Fundamentally, what we need is a new legal theory for the 99%, a new way of looking at corruption. The law and economics school takes a limited approach to the question of justice, but there are seeds of new ways of thinking. Another way of modeling the problem has been pioneered by law professor Zephyr Teachout, who argues there is a structural anti-corruption principle embedded in the Constitution itself in the form of a separation-of-powers. She explores how the founders drafted the Constitution as a response to corruption, and argues that judges need to consider questions of corruption as a Constitutional principle. Other young scholars are remaking our intellectual landscape- telecommunications and cyberdefense specialist Marvin Ammori argues that the First Amendment is a design principle. Public space, he says, is essential for the First Amendment to operate, and judges need to consider that concept. As we see protesters camped out around the country and tussling with public officials over how they can showcase grievances, this seems far more important than more mundane First Amendment questions that typically deal with questions of flag-burning.

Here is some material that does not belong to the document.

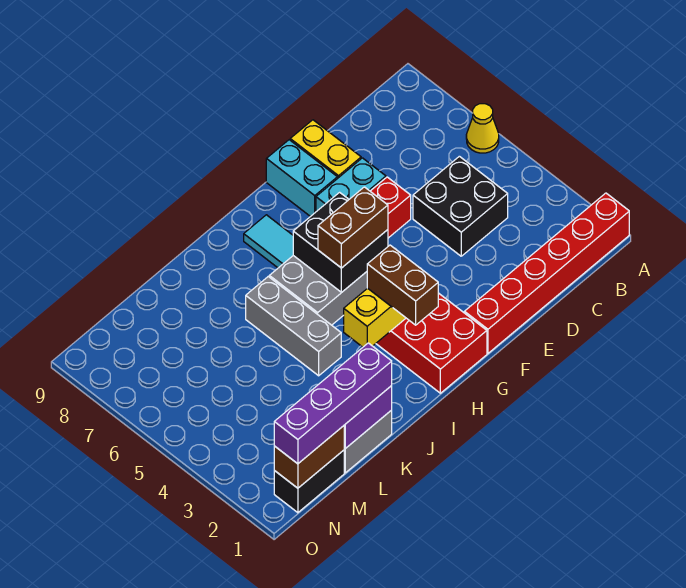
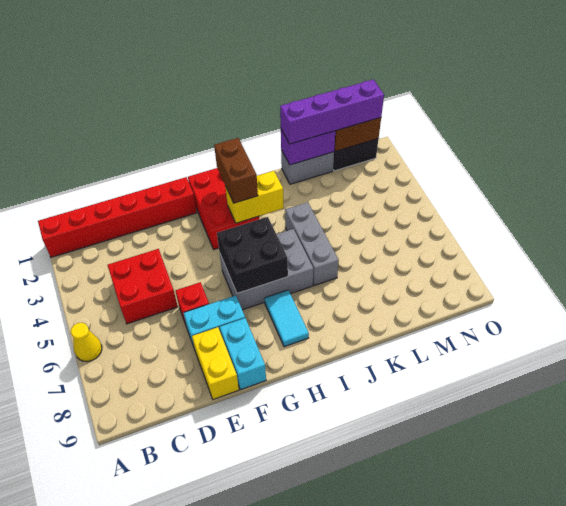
black 2x2 brick [413,156,508,256] -> red 2x2 brick [108,249,178,324]
brown 1x2 brick [318,187,388,268] -> none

The question of money and the courts is not a simple one. Money does corrupt, but in the case of the courts, it isn't illegal to fund intellectual research, nor should it be. What are needed are new ideas and new legal theories to counter the ones that failed. As we watch the torrents of money pour into our politics, it's becoming increasingly impossible to believe that our national institutions are designed to do anything but protect the interest of a very narrow slice of the population. The Supreme Court's power rests on a tradition of integrity and a belief that it will be just in its use of its power to interpret the law. It's based on a belief that the Court's interests are aligned with the rest of us, that we get the choice of pursuing justice when harmed. As this frays, the Court's power will fray as well. This is in no one's interest. We need a system of justice, but a system of justice that serves all of us.